■ Text ■
Mash


I am a voracious reader so when I heard that there was going to be a new beer magazine, and interestingly enough, this new magazine covers “the culture of craft beer in Canada.”

It is named Mash and it wants to “focus on stories about the people who are driving Craft Beer innovation – what inspires and drives them.”

This is cool because here in the U.S. do not know much about the Canadian beer scene so this will be a good way to check in on the beer and people behind it. And plan vacations too.

The premiere issue of MASH will be available this month.

How to Brew – Revised


When I think of home brewing gurus. Three names leap to mind. Charlie Papazian of course. Drew Beechum of Maltose Falcons fame and then John Palmer who literally wrote the book How to Brew.

And now he has gone an updated it. Subtitled Everything You Need to Know to Brew Great Beer Every Time was last revised in 2006. Extra emphasis has been placed on “Palmer’s Top 5 Brewing Priorities” and five brand new chapters have been added covering malting, adjusting wate for style as well as brewing strong beers, fruit beers and sours.

■ Record excerpts ■

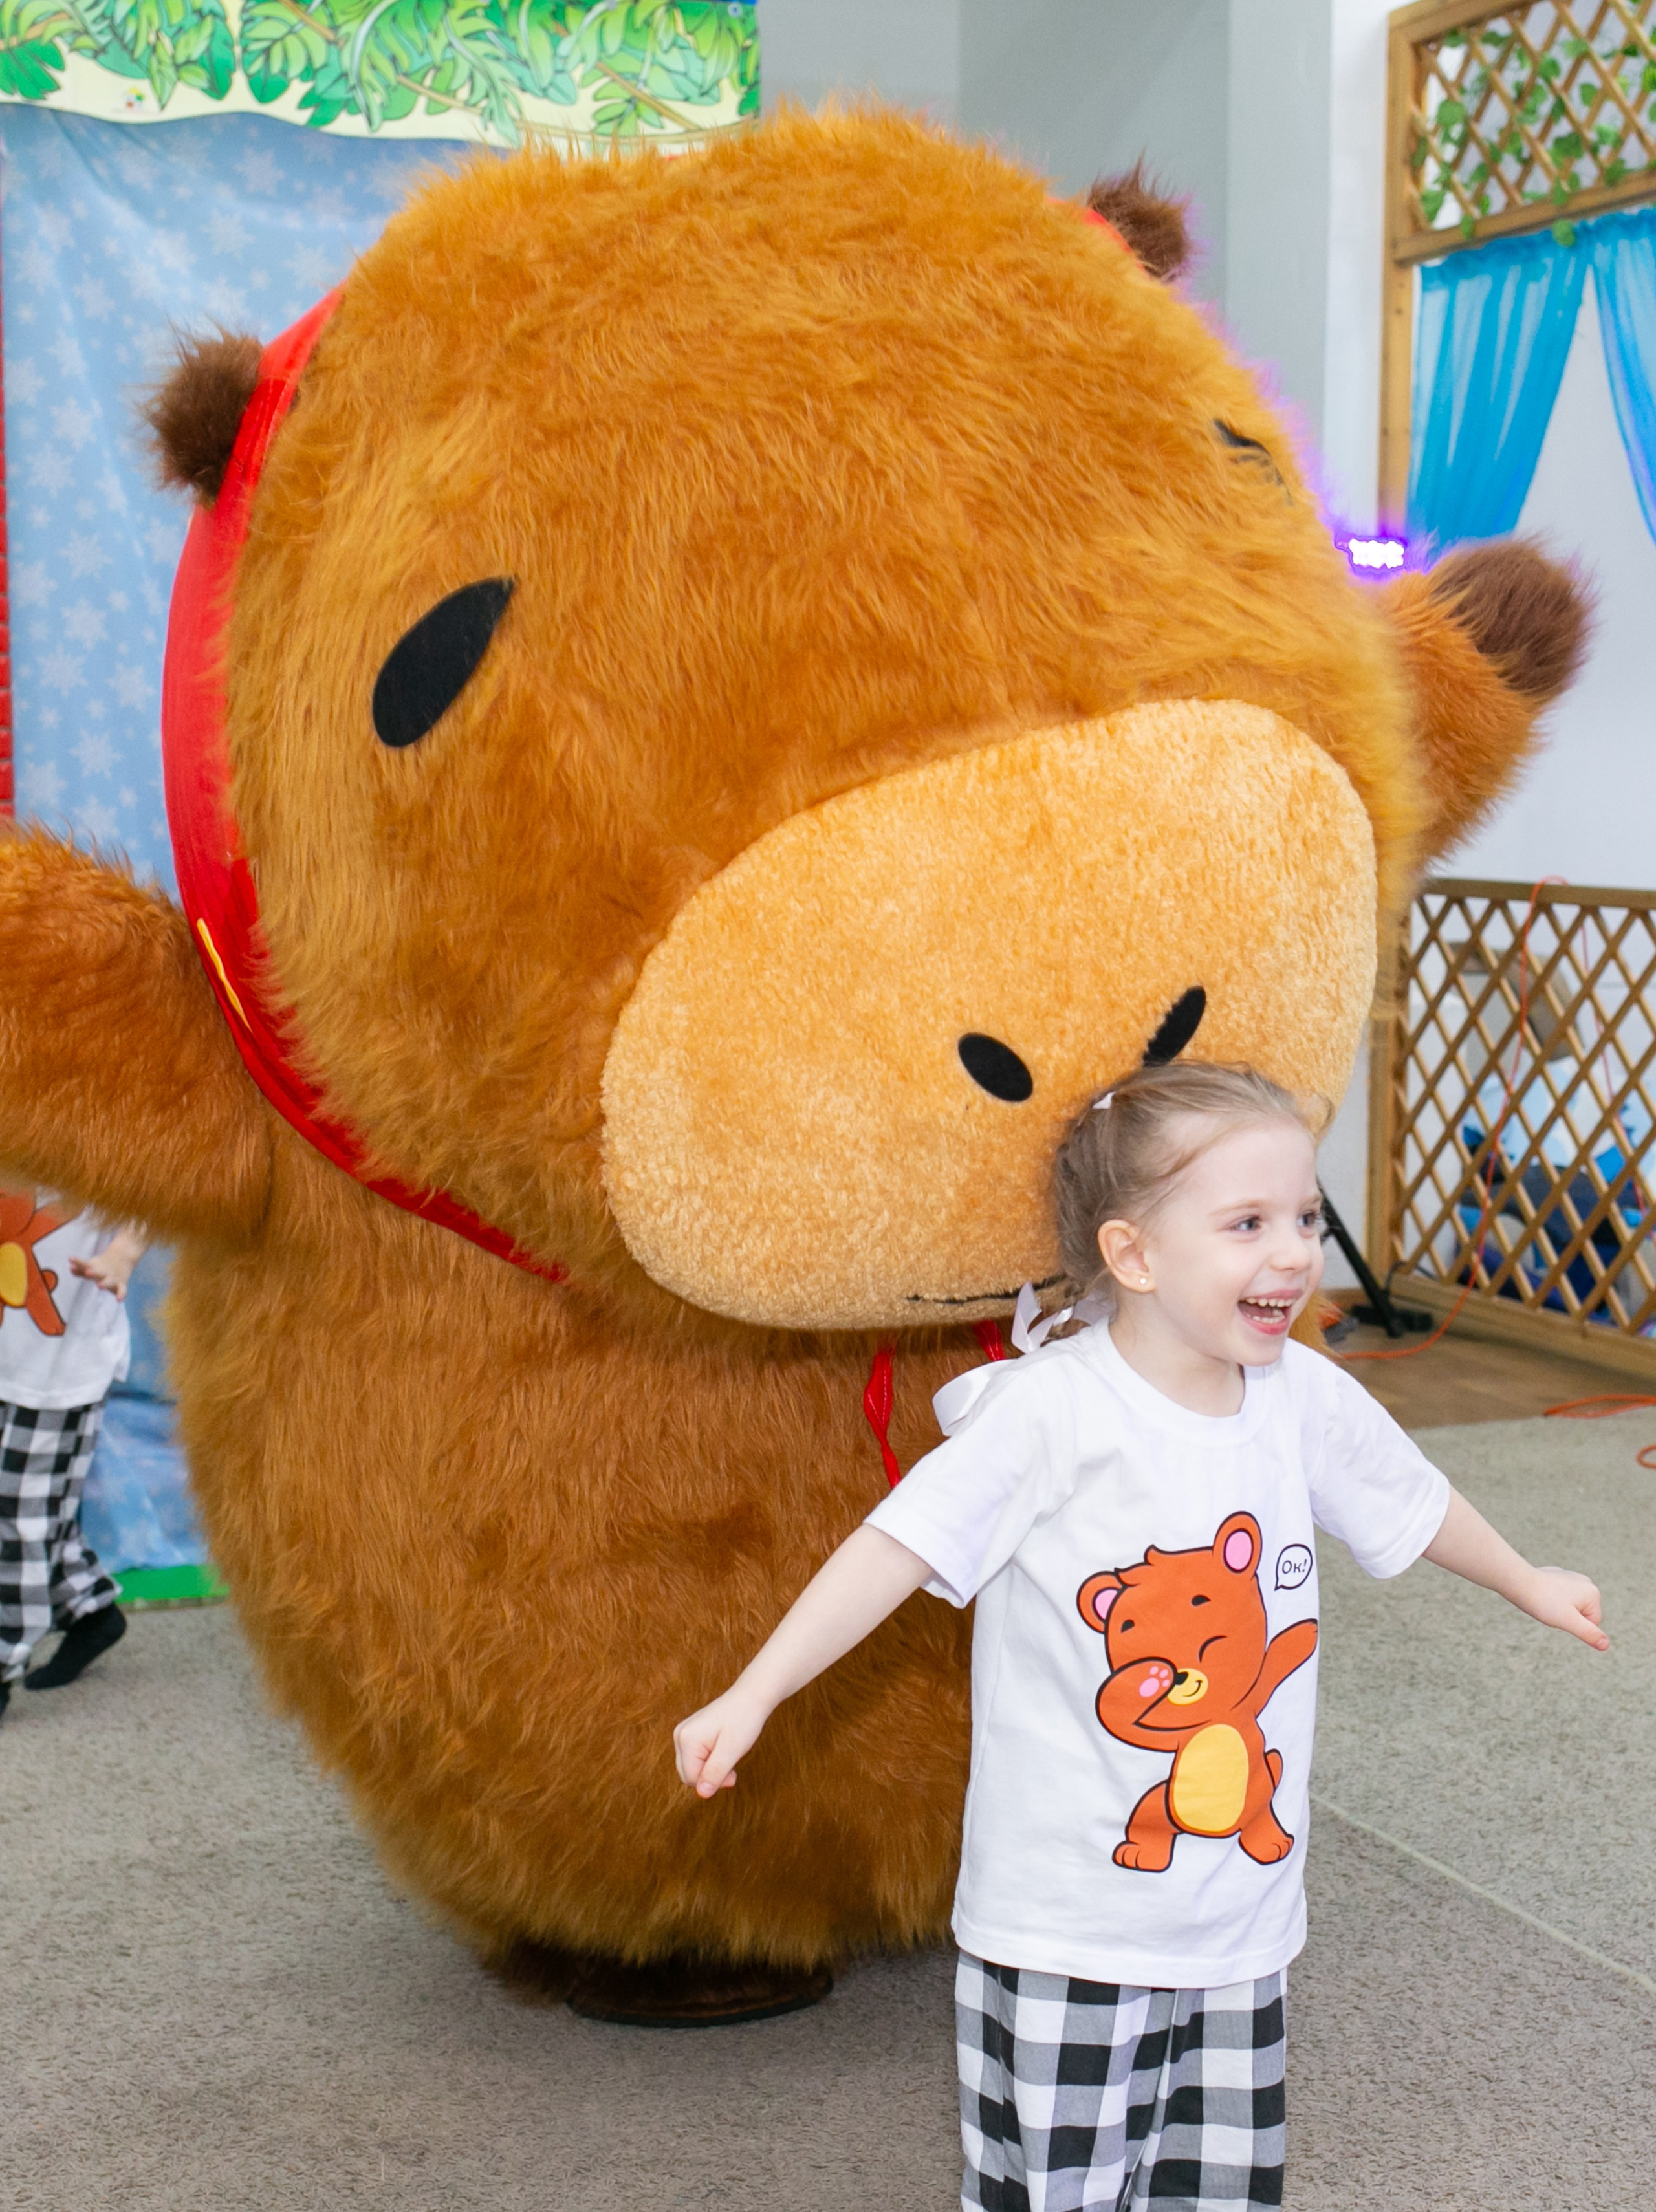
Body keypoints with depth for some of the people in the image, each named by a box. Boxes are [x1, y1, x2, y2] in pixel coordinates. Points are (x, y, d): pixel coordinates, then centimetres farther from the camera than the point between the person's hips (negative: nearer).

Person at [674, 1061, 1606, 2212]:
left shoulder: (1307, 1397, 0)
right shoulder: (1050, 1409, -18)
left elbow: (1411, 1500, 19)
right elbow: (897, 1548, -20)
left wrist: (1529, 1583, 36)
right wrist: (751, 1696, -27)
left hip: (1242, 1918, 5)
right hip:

■ What is required ■
Answer these questions from the beer text, each on its own line:
(a) What does the magazine Mash cover?
(b) In what year was How to Brew last revised before this update?
(c) How many new chapters have been added to How to Brew?
The lines above come from a separate source.

■ Solution below ■
(a) The culture of craft beer in Canada
(b) 2006
(c) Five